With the age of generous final salary pensions slowly coming to an end, and the sustained period of rock-bottom interest rates we are currently in, it is more important than ever that people are given investment options with clearly-defined outcomes to help them prepare for the future.
One of the biggest issues faced by people trying to invest for later life is a lack of understanding when it comes to how much money they need to achieve a certain standard of living - and how they are going to get there.
This problem is exacerbated by the use of arbitrary, and often short-term performance measures.
The investment manager of a fund may be very skilled and do a good job against a certain benchmark, but the problem for investors is that the benchmark’s returns do not speak to their needs.
To address this, investment strategies must be built on targets that people understand and can relate to their own life.
The traditional model of investment management has remained largely unchanged for decades.
Typically, fund managers work to generate returns by focusing on market benchmarks or comparisons with peer groups as a way to validate the effectiveness of their performance.
However, the economic and political upheaval we have experienced in the last couple of years has made the markets far more volatile, creating a bumpy, nervy ride for investors. Conventional investment strategies often fail to prioritise the needs and goals of investors.
With this is in mind, we should arguably be moving towards strategies which manage volatility and soothe nerves by taking a longer-term approach with less undue risk. These investment approaches should also focus primarily on achieving specific outcomes that align with people’s life goals.
Arguably, what most investors seek is something that lies neatly between traditional market investing and the guaranteed returns experience provided by something like a pension annuity. Outcomes-based investing bears some of the hallmarks of both approaches.
For example, the performance outcome targeted is a return in excess of inflation through the cycle.
Additionally, it focuses on making the journey to the outcome as palatable as possible.

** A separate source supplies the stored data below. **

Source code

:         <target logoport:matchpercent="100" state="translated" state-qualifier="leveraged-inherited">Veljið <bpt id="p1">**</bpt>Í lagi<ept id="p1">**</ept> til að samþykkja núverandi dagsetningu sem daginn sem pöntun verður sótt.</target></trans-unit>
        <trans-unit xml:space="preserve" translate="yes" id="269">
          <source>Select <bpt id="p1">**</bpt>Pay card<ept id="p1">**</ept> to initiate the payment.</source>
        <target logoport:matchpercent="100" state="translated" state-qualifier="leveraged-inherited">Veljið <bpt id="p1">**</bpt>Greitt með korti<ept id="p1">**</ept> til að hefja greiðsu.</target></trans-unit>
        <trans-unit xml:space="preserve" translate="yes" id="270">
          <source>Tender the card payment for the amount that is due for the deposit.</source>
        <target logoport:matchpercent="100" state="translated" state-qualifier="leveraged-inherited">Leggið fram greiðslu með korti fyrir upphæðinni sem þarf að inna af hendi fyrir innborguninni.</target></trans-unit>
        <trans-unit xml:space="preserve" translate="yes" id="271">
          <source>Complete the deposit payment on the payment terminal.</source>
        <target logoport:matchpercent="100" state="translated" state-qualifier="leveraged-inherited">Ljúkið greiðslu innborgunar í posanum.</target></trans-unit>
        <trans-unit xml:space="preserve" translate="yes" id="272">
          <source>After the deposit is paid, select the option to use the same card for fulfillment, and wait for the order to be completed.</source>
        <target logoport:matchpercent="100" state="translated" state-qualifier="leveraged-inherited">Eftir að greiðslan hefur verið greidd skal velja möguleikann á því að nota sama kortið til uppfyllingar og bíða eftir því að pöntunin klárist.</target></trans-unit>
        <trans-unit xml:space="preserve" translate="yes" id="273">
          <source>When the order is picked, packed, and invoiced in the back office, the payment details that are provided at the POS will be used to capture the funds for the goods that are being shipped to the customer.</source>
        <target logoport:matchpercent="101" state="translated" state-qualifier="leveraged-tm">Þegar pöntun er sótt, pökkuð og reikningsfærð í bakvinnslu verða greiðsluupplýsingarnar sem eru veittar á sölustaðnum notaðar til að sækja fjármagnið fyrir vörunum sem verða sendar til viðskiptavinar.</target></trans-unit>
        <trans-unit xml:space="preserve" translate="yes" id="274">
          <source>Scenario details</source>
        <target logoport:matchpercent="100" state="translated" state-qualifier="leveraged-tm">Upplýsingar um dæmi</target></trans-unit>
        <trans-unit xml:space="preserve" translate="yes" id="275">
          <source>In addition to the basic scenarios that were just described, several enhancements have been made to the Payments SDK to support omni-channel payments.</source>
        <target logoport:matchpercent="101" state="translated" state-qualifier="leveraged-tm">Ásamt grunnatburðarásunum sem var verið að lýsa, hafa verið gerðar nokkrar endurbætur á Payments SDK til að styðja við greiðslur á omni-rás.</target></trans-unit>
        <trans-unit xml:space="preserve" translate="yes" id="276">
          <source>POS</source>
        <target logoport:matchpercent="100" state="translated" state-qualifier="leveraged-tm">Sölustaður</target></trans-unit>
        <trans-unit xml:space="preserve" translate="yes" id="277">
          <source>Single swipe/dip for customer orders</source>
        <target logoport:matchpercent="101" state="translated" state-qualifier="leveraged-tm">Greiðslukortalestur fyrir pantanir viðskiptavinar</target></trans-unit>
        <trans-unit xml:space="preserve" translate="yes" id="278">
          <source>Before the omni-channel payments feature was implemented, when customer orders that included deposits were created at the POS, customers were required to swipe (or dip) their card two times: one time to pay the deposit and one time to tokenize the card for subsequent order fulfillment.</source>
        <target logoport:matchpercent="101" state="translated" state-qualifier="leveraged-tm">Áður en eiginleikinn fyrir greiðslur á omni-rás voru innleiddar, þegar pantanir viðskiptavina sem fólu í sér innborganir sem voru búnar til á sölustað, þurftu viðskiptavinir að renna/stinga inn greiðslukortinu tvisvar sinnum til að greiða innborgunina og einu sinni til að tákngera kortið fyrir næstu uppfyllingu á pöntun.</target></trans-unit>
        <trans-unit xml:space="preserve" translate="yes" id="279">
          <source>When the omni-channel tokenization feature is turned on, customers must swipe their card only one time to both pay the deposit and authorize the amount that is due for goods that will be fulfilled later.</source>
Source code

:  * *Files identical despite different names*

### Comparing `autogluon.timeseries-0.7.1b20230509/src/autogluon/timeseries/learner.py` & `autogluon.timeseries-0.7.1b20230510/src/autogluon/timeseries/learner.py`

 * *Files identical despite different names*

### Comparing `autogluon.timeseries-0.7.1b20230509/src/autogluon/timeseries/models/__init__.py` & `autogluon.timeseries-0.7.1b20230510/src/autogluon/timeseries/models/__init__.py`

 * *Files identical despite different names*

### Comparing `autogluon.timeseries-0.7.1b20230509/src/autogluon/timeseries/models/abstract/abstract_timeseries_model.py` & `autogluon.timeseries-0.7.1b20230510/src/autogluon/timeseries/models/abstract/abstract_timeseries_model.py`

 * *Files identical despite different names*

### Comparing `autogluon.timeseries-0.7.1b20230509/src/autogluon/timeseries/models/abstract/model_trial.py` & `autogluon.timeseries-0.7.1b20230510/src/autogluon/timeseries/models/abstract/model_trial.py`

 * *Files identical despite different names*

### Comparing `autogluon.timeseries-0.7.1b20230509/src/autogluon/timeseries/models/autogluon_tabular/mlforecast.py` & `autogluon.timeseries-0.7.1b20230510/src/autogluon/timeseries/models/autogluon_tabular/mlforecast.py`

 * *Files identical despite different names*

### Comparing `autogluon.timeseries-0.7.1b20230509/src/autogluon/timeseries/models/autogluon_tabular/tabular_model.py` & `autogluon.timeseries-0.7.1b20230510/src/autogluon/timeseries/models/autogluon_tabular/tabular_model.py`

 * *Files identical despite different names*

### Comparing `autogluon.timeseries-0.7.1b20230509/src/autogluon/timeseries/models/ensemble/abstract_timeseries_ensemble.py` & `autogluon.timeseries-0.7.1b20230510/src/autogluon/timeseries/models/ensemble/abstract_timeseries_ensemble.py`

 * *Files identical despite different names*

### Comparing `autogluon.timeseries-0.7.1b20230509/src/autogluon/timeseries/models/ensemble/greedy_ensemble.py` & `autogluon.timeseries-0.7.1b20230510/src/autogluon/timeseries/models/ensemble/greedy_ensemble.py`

This provides a number of benefits such as reducing sequencing risk (the impact of poor performance on wealth, especially when the assets are at their largest) and perhaps more pertinently, the smoother the journey to the outcome, the greater confidence felt by investors - which helps them to stay the distance to achieve their necessary investment goal.
With a large amount of uncertainty out there at the moment and a cacophony of background noise, it is important that investors' journeys are made comfortable in order to help them stay invested until they reach their desired investment outcome.
Clearly no investment strategy is immune from market forces but intelligent asset allocation with plenty risk diversification, that has a good probability of achieving the investor return goals, should help.
Time horizons are very important when it comes to both portfolio risks and returns.